La question est maintenant de savoir ce que l’on peut attendre de l’Espagne et que vont faire les gouvernements et les associations d’Amérique latine face à cette privatisation cachée de la langue qui est notre patrimoine.
Mais les gens ne sont pas restés les bras croisés, et le blog RAE : Domaine Public (Parce que la langue est à tout le monde) [en espagnol] a été créé et indique dans sa rubrique « À propos » [en espagnol] :
Transformer le patrimoine public en un monopole est une aberration et un abus. C’est pourquoi, nous exigeons que l’information rassemblée et gérée par la RAE –financée, il faut le rappeler, par des fonds publics– passe immédiatement au Domaine public.

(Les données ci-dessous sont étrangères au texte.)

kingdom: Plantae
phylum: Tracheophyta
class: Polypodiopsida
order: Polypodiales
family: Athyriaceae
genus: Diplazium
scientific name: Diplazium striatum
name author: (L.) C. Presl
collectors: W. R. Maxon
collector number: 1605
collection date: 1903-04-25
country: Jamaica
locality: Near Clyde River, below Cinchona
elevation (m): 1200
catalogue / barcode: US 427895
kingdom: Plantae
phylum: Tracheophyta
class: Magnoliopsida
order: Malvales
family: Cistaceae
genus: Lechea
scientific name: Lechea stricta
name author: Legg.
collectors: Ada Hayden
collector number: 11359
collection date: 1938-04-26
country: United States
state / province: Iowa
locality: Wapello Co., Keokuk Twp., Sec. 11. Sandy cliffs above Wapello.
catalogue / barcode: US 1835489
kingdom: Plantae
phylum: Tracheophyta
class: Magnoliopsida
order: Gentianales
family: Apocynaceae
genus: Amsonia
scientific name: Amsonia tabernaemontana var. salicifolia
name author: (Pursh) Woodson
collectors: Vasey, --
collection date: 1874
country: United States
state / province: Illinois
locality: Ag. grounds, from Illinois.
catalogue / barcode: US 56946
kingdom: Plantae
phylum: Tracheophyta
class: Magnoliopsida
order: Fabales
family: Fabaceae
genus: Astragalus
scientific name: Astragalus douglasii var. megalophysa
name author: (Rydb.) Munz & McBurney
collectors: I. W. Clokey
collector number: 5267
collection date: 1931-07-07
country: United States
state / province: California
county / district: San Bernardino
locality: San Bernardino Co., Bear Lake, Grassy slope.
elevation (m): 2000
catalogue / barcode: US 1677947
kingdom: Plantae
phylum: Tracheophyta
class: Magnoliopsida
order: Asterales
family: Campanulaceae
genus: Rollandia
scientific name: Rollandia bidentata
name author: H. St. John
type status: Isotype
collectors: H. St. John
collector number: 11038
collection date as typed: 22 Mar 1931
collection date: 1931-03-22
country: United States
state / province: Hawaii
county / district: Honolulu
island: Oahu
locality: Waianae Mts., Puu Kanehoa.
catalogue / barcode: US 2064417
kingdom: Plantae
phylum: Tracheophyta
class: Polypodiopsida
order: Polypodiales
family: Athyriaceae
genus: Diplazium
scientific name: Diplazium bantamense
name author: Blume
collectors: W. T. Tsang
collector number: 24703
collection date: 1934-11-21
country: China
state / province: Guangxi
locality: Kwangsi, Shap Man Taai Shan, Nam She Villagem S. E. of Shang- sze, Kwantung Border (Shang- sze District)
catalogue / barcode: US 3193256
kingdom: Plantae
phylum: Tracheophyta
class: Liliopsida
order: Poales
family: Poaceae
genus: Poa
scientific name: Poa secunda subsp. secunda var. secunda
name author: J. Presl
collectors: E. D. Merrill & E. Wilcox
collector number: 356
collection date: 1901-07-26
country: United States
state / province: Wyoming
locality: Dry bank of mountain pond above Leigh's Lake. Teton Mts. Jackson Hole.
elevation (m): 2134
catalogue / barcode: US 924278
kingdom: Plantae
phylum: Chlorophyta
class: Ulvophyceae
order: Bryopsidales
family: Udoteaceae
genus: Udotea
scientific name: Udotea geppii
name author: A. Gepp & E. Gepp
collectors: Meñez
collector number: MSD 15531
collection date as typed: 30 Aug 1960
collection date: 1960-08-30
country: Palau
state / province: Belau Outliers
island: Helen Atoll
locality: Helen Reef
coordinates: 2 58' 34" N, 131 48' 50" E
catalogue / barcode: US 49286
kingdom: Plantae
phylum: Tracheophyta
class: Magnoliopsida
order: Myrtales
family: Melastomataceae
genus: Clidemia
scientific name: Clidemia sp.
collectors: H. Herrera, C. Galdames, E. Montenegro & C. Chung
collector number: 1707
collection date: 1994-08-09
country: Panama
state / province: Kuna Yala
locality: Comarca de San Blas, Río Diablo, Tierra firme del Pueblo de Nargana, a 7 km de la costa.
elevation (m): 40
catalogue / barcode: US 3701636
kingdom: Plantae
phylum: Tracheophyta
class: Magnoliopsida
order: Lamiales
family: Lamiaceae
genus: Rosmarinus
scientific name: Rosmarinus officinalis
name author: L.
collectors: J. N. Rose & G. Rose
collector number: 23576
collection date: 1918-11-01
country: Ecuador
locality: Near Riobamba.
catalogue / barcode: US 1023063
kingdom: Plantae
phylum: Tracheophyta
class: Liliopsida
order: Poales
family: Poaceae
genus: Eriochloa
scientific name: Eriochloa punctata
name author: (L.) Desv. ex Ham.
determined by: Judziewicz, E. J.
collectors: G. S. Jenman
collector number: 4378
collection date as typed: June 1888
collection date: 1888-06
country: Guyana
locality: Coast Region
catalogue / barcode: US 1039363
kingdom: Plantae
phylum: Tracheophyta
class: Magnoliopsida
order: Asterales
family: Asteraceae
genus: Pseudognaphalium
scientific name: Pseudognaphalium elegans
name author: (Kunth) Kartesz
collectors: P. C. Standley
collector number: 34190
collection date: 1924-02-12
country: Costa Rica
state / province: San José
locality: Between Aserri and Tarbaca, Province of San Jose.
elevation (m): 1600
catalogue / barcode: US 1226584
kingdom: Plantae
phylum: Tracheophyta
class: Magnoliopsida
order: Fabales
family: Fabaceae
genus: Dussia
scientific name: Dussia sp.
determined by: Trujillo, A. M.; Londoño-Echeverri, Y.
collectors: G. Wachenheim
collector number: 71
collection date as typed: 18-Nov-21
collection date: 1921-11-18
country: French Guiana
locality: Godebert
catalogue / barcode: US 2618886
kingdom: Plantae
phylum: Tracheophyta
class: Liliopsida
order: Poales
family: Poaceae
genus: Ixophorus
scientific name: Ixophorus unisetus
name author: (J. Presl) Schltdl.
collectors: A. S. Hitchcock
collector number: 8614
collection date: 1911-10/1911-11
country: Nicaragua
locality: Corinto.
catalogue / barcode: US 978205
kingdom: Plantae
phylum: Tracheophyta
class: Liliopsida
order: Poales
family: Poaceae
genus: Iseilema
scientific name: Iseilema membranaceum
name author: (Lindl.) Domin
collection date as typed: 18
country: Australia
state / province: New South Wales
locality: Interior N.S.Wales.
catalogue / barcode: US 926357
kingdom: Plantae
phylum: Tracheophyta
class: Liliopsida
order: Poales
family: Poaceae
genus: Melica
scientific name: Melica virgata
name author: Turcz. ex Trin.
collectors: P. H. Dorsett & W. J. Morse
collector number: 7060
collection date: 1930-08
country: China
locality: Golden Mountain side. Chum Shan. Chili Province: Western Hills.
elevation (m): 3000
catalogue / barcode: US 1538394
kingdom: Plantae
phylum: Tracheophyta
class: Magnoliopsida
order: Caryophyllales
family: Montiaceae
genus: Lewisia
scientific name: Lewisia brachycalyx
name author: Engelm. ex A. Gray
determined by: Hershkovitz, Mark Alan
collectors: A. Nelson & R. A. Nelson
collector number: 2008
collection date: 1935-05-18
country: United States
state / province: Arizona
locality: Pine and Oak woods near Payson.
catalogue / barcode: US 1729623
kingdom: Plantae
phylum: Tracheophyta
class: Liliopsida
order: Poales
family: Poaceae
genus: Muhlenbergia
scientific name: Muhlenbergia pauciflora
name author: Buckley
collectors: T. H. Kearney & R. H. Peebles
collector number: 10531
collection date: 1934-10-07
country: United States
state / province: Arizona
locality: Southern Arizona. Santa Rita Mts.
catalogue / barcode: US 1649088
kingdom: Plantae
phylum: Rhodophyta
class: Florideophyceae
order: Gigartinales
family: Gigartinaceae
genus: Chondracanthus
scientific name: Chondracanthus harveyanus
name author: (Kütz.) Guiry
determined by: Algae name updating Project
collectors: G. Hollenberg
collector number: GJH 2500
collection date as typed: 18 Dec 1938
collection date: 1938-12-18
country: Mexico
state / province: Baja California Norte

Il y a aussi une pétition à signer en ligne et dirigée à la RAE, « La langue appartient à tout le monde, et non pas à des grandes entreprises » [en espagnol].
Enfin, le billet « Tout sur mon RAE©. La longue histoire de l’affaire Ricardo Soca » [en espagnol] du blog cité plus haut Addenda et Corrigenda, rassemble les informations les plus significatives et les plus révélatrices. Les mots-clés à suivre sur Twitter sont #RAEcensura #RAEdominiopublico #defineRAE #RAE.
Illustration du billet APOYO A R.SOCA du site SCH. La version originale de ce billet a été publiée sur le blog de Juan Arellano [en espagnol] le 12 octobre 2011.